> TASK TO COMPLETE:
Pick out every line in the entries below that contains the string "trong". Uppercase and lowercase letters count as different.

========

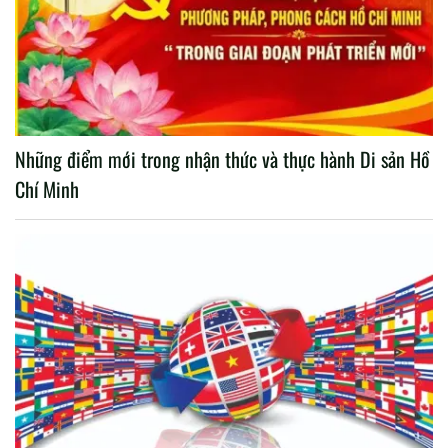
Những điểm mới trong nhận thức và thực hành Di sản Hồ
Chí Minh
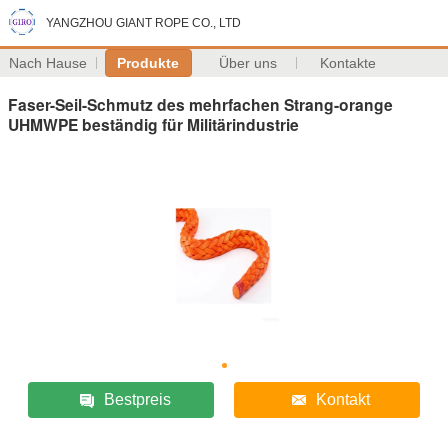
YANGZHOU GIANT ROPE CO., LTD
Nach Hause
Produkte
Über uns
Kontakte
Faser-Seil-Schmutz des mehrfachen Strang-orange
UHMWPE beständig für Militärindustrie
Bestpreis
Kontakt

========

> EXERCISE SOLUTION:
Những điểm mới trong nhận thức và thực hành Di sản Hồ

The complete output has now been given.